Return exactly the lines of the records below, starting at the line that contains "middle tip: (136, 138)" and ending at the line that contains "pinky tip: (194, 143)", with both of those lines kept.

%%

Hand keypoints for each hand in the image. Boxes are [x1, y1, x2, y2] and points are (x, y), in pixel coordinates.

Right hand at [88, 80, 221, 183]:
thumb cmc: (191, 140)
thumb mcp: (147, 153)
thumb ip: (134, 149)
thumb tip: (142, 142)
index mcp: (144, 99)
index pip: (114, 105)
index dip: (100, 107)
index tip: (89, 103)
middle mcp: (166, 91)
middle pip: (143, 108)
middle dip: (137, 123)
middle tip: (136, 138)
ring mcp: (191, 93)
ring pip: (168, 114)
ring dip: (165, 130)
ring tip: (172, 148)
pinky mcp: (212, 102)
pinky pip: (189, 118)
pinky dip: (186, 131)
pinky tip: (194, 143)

%%
%%

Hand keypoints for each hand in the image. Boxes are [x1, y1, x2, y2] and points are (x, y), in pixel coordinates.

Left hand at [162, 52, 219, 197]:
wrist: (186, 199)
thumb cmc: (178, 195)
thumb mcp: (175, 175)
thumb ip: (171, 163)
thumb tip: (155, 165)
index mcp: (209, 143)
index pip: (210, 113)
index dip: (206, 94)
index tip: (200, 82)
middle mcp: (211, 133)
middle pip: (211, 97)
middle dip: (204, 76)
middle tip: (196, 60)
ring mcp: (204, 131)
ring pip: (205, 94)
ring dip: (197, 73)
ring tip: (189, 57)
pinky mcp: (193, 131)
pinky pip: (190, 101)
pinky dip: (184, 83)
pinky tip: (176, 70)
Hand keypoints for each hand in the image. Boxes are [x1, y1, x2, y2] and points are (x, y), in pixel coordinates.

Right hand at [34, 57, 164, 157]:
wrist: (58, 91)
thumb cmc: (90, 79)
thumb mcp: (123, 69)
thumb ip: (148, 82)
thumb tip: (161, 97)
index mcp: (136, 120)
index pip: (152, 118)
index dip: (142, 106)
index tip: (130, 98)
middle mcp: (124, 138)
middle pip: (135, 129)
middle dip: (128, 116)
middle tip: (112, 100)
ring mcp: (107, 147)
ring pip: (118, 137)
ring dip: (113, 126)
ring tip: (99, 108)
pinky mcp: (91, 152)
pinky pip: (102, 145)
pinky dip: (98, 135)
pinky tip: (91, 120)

%%
%%

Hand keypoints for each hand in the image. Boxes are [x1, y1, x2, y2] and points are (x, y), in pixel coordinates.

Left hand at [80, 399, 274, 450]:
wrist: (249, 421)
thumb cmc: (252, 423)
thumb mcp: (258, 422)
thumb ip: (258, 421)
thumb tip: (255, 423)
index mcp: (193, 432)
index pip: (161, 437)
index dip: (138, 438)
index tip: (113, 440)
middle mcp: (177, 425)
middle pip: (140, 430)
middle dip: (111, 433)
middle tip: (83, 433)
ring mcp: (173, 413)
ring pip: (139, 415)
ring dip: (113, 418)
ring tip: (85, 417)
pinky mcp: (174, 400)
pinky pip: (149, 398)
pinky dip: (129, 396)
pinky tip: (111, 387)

%%

Solution for this task:
middle tip: (136, 138)
ring mcp: (191, 93)
ring pip: (168, 114)
ring dip: (165, 130)
ring tip: (172, 148)
pinky mcp: (212, 102)
pinky pip: (189, 118)
pinky dip: (186, 131)
pinky tip: (194, 143)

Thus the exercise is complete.